ISIS militants attacked the Yezidi homeland of Shingal in August 2014, slaughtering thousands of men and burying them in mass graves. Women and children were abducted and sold into slavery – many facing years of repeated sexual violence.
An official from the Tal Afar Mass Graves Affairs Office told Rudaw the sinkhole contains the bodies of at least 30 Yezidis from Shingal.
Sulaiman Hadi, a Yezidi survivor who witnessed the genocide, accompanied Rudaw’s Tahsin Qasim to the site of the mass grave. He explained how the slain Yezidi victims ended up in the pit.
“We were captured in Shingal while trying to flee [on August 3, 2014]. We were taken to Mosul and then to Tal Afar. In Mosul, around 20 to 30 Yezidi men found carrying mobile phones were separated from the rest of us. They were also later brought to Tal Afar,” Hadi said.
“In Tal Afar, we heard that they were dumped into this pit,” he added, standing on the lip of the sinkhole.
Hadi was later told the militants had “dumped the Yezidis into the sinkhole alive and tossed hand-grenades in after them.”
Sharing his story of survival, Hadi said he decided to renounce his faith and convert to Islam.
After a year and a half living under ISIS in Tal Afar, Hadi says he managed to escape under the cover of darkness and return to Shingal.
“In Tal Afar, they separated the girls and women from us. We witnessed death. We witnessed how were they wounding and killing the men,” Hadi said.
There are so many bodies piled up in the pit that its original depth of 150 meters is now just 20 meters, according to Rudaw's reporter.
To date, more than 70 mass graves have been identified in the Yezidi homeland of Shingal following its liberation in November 2015. Some of the remains have been washed away by heavy rains, while others have been exhumed by locals.
Following the territorial defeat of ISIS in Iraq in December 2017, the Iraqi government, the International Commission on Missing Persons, and the United Nations launched a campaign to exhume suspected mass grave sites in the Shingal area in March 2019.
The Kurdistan Regional Government (KRG) High Committee for the Recognition of Genocide against Yezidi Kurds and other religious and ethnic minorities was also involved in the process.
With 16 identified burial sites, Kocho village is home to the largest number of mass graves in Shingal.
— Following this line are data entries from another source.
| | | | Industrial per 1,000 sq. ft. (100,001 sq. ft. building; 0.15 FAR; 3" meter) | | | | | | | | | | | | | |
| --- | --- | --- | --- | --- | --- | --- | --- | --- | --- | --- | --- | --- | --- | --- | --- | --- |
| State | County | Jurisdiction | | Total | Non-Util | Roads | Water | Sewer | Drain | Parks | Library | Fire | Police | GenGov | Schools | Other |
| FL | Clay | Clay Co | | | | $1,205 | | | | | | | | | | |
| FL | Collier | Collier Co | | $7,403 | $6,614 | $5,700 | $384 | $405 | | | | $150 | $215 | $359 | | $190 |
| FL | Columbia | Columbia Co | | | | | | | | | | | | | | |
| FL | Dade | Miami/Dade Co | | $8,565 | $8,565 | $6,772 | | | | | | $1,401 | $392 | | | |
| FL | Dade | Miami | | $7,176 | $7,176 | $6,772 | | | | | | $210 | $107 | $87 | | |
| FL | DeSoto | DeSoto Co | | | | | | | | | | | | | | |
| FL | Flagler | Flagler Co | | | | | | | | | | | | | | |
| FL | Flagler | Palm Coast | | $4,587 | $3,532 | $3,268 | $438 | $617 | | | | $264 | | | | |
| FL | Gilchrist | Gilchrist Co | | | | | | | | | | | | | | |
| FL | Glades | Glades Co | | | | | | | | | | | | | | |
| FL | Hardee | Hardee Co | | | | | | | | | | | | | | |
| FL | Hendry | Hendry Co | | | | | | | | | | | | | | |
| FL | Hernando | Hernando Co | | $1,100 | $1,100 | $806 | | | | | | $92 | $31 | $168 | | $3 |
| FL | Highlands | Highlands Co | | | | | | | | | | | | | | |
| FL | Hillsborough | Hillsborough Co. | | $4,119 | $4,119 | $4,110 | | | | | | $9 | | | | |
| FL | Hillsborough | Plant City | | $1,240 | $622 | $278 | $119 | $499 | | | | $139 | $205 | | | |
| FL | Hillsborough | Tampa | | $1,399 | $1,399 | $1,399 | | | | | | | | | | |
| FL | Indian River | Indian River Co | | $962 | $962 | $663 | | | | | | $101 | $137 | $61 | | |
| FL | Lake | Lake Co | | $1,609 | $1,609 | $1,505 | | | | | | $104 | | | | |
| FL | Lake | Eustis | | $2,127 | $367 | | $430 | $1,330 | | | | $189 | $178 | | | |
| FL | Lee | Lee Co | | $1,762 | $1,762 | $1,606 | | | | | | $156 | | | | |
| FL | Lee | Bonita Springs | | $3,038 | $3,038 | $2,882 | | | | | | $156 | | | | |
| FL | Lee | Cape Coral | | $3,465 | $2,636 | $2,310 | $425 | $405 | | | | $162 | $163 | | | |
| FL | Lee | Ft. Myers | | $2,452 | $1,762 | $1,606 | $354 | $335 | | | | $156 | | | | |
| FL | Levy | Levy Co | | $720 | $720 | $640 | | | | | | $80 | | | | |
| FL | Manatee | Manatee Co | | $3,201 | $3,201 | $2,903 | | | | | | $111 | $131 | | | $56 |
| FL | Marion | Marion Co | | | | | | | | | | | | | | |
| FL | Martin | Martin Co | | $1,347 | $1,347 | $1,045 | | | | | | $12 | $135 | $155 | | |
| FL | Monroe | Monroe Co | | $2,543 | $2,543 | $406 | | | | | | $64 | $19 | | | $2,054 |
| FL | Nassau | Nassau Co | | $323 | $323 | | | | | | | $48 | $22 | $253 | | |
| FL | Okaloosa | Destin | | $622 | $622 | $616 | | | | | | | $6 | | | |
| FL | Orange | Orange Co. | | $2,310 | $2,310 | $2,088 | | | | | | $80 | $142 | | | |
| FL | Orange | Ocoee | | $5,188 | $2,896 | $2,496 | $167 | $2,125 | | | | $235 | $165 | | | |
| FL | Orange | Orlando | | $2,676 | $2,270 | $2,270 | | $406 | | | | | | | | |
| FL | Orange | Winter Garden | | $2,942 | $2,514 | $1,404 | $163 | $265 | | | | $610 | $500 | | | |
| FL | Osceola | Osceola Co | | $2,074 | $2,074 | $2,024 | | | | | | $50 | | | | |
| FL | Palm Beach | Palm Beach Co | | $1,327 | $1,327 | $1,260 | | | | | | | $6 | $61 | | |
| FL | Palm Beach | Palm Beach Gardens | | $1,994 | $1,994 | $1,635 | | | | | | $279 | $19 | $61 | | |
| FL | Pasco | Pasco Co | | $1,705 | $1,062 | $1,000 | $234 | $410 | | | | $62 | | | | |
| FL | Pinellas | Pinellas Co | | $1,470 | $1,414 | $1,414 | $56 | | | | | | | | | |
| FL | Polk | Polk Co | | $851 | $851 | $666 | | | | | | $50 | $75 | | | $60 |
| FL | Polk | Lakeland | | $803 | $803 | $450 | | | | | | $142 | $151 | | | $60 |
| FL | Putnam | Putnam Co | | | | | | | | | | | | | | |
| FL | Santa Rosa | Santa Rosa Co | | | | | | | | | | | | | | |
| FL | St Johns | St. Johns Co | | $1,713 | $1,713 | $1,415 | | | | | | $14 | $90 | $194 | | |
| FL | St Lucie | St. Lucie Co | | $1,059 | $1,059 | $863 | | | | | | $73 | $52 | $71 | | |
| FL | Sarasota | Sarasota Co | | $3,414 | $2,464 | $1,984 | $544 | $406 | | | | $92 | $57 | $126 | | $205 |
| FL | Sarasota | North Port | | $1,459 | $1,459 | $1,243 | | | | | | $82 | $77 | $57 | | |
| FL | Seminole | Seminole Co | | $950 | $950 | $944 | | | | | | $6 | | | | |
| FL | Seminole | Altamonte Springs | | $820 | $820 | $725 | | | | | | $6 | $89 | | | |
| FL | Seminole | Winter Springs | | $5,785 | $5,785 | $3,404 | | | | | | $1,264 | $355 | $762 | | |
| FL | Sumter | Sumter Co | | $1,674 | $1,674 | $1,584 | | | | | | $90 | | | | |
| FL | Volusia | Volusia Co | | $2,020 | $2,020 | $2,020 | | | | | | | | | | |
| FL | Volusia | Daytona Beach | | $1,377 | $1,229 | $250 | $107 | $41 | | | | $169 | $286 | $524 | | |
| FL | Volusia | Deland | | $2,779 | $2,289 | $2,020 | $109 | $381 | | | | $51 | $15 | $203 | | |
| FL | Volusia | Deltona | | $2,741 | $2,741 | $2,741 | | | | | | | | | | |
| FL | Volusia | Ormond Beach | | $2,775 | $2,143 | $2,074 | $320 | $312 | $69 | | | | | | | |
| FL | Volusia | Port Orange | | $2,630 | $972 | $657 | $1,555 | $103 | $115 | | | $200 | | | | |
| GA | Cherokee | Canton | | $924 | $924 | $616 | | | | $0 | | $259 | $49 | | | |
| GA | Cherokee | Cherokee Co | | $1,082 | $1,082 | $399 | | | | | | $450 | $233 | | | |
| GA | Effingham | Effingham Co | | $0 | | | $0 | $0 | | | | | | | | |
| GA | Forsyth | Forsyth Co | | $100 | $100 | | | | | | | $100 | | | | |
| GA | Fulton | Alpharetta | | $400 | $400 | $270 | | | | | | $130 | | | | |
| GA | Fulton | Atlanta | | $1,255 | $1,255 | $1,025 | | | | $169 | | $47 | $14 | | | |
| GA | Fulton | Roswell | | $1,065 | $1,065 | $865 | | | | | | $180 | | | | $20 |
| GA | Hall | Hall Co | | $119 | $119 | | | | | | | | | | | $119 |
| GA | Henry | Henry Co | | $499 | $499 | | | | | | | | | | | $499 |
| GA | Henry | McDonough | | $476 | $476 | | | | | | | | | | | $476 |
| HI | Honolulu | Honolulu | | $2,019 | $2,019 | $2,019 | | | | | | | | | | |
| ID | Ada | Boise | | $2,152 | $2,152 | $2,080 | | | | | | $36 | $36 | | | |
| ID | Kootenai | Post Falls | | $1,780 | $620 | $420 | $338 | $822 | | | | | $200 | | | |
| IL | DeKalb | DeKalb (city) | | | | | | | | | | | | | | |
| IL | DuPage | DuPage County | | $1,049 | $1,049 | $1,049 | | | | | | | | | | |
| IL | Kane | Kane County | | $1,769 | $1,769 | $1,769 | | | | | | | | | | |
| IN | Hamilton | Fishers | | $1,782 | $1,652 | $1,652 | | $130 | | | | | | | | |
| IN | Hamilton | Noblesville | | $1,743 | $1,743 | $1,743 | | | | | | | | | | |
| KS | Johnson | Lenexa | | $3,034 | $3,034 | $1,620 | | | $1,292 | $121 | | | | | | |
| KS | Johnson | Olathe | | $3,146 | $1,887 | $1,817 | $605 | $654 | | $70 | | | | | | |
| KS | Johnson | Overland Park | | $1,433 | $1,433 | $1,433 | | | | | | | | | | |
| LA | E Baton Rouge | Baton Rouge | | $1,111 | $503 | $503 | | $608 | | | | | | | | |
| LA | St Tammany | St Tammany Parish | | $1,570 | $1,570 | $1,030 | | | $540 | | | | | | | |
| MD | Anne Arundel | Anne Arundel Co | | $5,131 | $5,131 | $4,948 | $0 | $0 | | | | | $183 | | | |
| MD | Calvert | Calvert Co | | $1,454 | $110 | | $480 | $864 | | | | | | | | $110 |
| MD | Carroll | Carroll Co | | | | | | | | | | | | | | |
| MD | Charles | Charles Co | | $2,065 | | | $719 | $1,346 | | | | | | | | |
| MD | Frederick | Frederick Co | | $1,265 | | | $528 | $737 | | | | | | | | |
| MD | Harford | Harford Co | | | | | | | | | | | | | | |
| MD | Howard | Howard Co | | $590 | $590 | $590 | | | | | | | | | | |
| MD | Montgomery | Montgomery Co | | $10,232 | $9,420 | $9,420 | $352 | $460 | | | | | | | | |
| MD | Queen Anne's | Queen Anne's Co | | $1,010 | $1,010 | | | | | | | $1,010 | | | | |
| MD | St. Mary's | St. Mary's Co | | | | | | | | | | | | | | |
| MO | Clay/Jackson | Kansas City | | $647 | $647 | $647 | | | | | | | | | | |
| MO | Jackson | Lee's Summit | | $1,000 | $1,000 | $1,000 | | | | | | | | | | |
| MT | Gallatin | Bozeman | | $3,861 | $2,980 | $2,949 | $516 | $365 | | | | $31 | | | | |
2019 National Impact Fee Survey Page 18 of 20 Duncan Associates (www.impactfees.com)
In Kocho alone, hundreds of men, adolescent boys, and older women were killed in August 2014, while more than 700 women and children were seized and taken to other ISIS-held areas.
As part of the exhumation process, a total of 12 mass graves have been exhumed in the village of Kocho, which were found to contain 138 Yezidis – mostly males – according to Major Falah Hassan, a member of the Iraqi national team for exhuming bodies.
The fate of thousands more Yezidi men and women remains unknown.
The UN Security Council agreed in 2017 to establish a UN probe to ensure ISIS perpetrators face justice for war crimes in Iraq and Syria – a cause championed by Yezidi Nobel Peace Prize winner Nadia Murad and international human rights lawyer Amal Clooney.